= Beginning of Section =

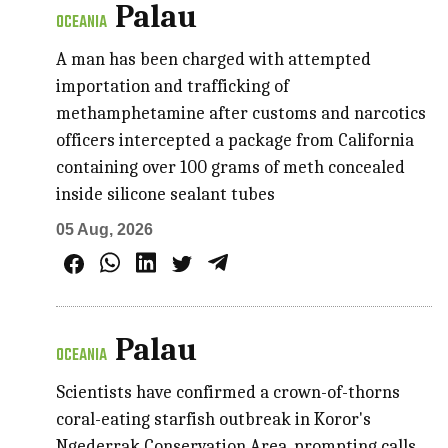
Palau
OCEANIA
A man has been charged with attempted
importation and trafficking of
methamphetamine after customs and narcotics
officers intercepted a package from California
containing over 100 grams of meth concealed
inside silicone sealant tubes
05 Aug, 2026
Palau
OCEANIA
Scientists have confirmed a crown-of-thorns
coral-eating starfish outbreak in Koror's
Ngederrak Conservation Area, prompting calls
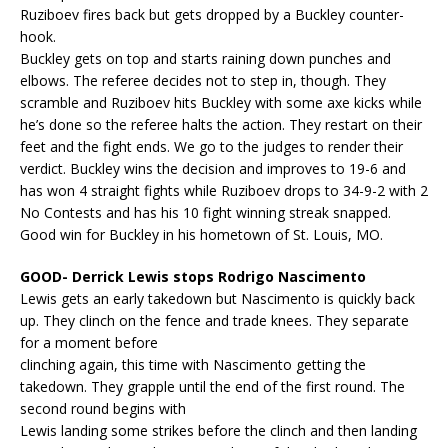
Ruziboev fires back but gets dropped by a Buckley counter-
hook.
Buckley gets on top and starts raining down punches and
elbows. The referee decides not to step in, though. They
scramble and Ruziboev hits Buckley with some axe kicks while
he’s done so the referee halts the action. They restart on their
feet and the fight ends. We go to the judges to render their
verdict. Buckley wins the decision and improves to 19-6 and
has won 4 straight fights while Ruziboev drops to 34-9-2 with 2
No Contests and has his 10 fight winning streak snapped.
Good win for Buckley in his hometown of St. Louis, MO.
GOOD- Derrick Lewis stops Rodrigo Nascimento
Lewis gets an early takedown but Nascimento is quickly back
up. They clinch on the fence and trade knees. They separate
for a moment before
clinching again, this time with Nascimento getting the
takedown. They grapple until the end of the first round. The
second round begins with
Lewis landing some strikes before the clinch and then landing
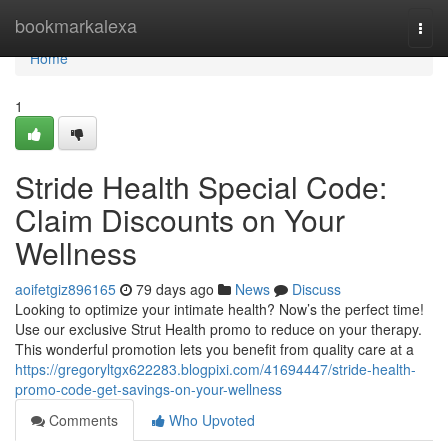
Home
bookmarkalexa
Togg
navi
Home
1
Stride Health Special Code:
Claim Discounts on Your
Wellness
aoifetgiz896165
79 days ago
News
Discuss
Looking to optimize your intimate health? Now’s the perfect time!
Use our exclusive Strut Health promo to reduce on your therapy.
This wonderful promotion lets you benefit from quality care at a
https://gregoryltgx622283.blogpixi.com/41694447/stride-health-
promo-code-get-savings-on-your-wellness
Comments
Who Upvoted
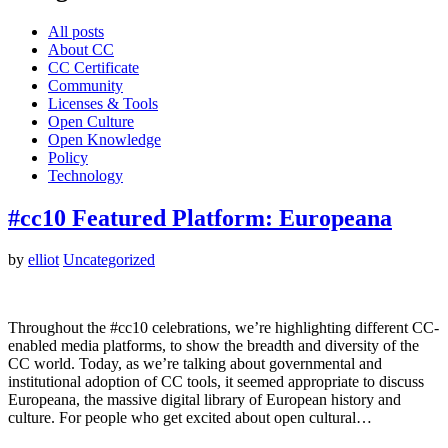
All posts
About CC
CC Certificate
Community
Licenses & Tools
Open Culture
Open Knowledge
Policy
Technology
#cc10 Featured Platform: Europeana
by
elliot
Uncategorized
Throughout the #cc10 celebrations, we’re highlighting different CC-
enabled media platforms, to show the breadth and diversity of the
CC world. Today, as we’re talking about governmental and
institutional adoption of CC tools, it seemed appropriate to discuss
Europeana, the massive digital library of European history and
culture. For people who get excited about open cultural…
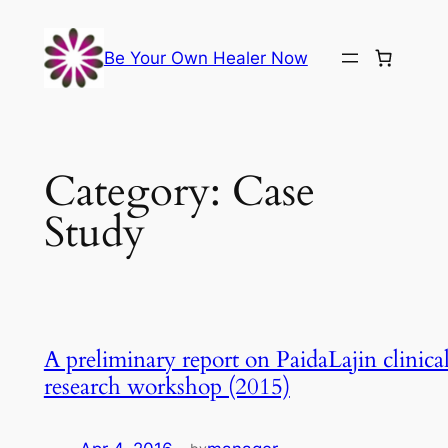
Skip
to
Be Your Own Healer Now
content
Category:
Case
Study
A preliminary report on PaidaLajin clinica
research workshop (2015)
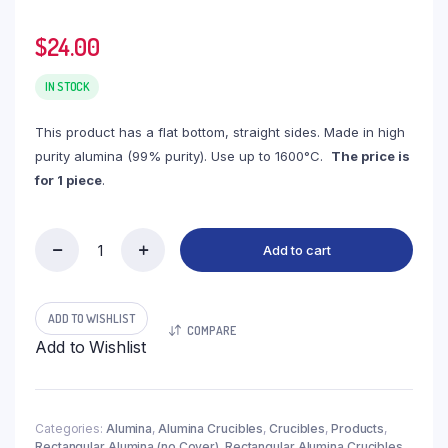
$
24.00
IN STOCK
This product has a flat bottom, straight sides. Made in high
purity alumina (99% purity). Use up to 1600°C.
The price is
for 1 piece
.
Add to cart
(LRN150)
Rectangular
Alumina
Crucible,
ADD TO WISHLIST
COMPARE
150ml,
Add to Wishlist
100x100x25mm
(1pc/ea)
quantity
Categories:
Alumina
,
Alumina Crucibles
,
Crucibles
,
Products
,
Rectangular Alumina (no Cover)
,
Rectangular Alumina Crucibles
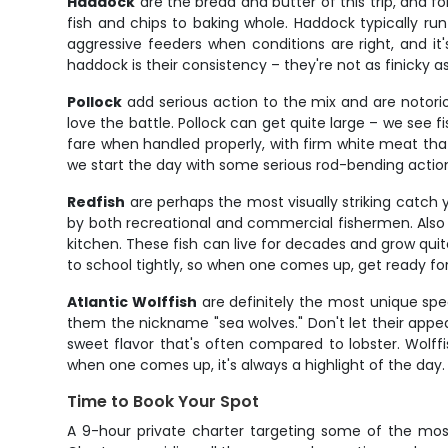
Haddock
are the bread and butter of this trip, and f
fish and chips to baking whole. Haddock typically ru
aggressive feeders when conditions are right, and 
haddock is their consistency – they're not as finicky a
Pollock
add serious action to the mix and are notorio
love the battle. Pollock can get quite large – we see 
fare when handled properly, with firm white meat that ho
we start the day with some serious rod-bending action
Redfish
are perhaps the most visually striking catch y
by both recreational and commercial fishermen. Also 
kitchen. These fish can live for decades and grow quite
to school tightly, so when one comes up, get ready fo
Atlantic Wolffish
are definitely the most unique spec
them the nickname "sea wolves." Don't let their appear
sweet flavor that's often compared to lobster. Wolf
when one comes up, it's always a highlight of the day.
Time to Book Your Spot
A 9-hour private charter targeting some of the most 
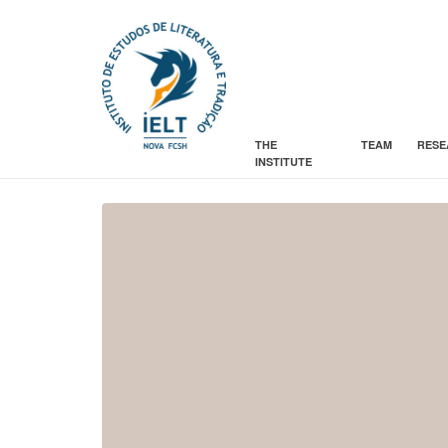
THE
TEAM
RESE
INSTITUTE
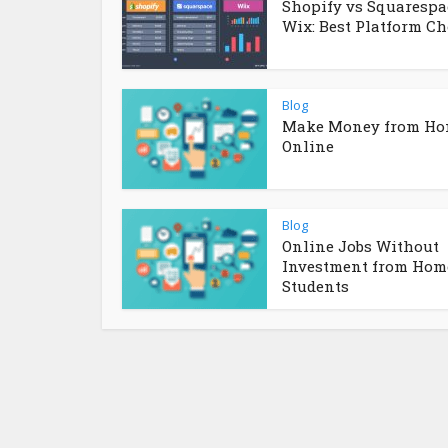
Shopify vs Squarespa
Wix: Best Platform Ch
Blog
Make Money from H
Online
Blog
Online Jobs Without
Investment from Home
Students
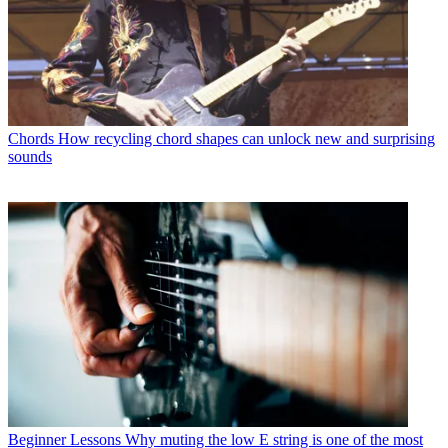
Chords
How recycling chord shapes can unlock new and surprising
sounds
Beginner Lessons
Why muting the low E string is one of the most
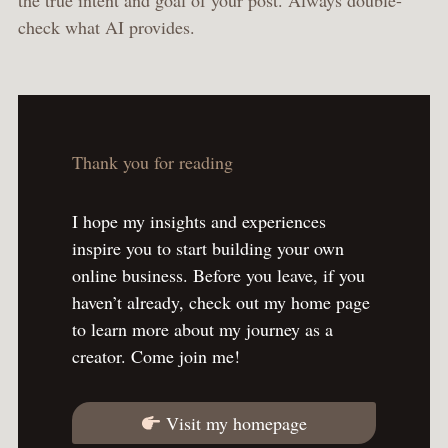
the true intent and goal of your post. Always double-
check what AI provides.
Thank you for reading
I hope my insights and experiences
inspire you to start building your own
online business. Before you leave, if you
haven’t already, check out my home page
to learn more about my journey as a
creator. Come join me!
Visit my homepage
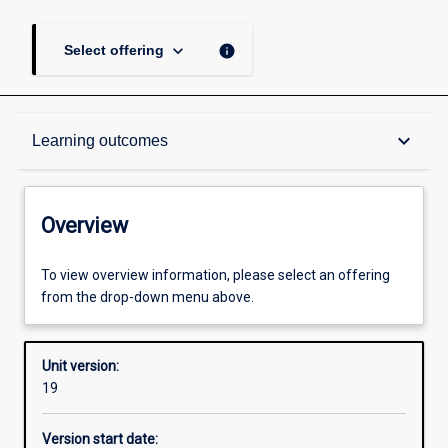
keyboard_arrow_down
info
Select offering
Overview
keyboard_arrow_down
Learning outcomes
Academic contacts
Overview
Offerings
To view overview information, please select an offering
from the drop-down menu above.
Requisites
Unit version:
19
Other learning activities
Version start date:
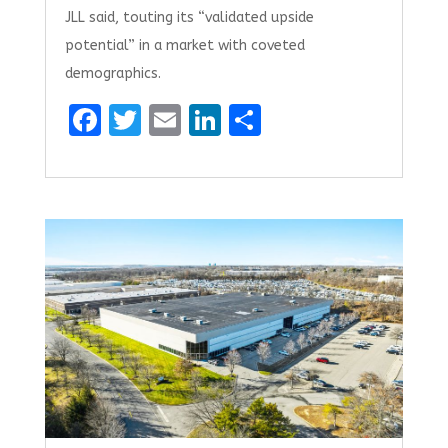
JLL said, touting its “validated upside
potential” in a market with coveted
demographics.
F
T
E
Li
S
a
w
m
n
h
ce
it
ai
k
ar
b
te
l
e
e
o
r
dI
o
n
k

= End of Section =
= Beginning of Section =

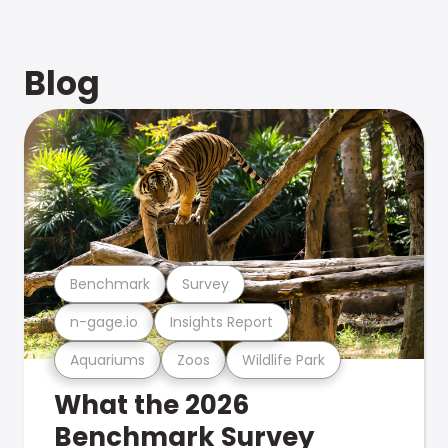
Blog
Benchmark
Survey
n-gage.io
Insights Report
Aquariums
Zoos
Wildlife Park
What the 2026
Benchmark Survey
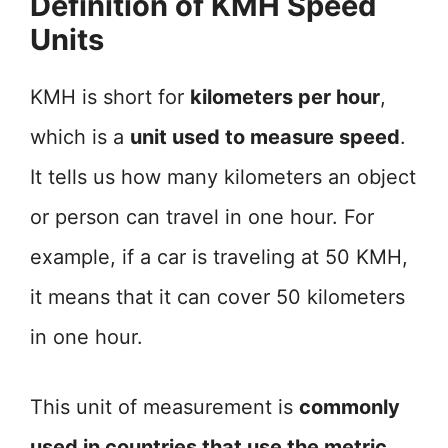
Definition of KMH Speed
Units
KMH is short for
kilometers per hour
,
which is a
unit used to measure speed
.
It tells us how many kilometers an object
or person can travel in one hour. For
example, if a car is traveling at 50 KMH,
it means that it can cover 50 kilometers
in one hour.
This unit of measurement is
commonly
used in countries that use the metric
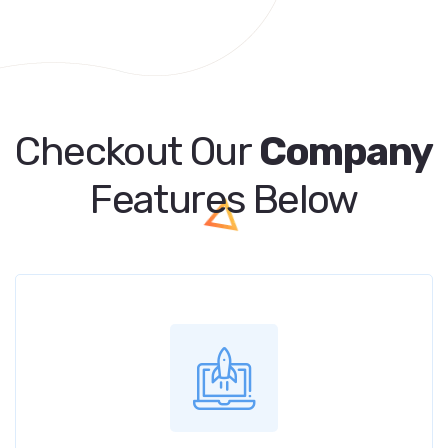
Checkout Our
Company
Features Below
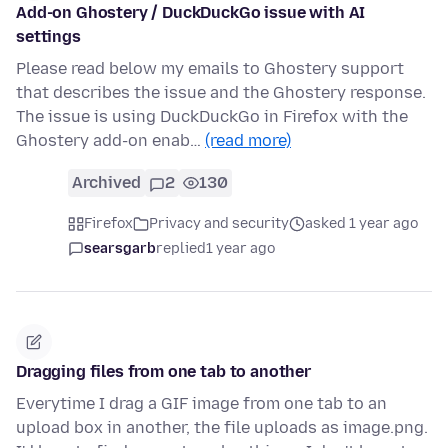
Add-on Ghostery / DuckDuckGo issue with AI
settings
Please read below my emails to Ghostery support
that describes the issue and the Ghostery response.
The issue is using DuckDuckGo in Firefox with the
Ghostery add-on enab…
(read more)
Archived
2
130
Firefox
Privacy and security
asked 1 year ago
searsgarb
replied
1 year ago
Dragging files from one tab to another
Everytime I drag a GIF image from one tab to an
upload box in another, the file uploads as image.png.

= End of Section =
= Beginning of Section =

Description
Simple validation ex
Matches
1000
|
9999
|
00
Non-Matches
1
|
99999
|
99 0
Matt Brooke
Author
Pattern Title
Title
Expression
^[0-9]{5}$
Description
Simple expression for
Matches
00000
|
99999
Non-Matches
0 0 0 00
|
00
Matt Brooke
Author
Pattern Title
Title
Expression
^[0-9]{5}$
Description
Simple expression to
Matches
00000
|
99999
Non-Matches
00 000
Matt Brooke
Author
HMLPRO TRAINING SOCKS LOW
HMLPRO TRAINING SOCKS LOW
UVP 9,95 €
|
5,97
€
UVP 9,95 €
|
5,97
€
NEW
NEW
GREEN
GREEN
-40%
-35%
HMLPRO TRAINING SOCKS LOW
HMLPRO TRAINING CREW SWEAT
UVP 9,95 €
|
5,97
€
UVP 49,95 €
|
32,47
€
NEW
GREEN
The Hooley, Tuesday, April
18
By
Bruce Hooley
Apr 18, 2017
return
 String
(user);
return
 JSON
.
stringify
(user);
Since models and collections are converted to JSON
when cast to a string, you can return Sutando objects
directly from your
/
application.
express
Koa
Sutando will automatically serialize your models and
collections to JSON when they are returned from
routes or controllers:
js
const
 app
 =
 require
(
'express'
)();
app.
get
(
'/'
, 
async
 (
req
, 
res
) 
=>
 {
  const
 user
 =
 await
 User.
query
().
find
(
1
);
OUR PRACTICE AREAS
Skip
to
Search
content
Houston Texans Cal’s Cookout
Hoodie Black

= End of Section =

▸ **PROBLEM DESCRIPTION**
Copy word for word the lines above, starting at the line containing "second round begins with" and ending at the line containing "CC world. Today, as", inclusive, with no pictures.

▸ **ANSWER TO THIS PROBLEM**
second round begins with
Lewis landing some strikes before the clinch and then landing
Home
bookmarkalexa
Togg
navi
Home
1
Stride Health Special Code:
Claim Discounts on Your
Wellness
aoifetgiz896165
79 days ago
News
Discuss
Looking to optimize your intimate health? Now’s the perfect time!
Use our exclusive Strut Health promo to reduce on your therapy.
This wonderful promotion lets you benefit from quality care at a
https://gregoryltgx622283.blogpixi.com/41694447/stride-health-
promo-code-get-savings-on-your-wellness
Comments
Who Upvoted
All posts
About CC
CC Certificate
Community
Licenses & Tools
Open Culture
Open Knowledge
Policy
Technology
#cc10 Featured Platform: Europeana
by
elliot
Uncategorized
Throughout the #cc10 celebrations, we’re highlighting different CC-
enabled media platforms, to show the breadth and diversity of the
CC world. Today, as we’re talking about governmental and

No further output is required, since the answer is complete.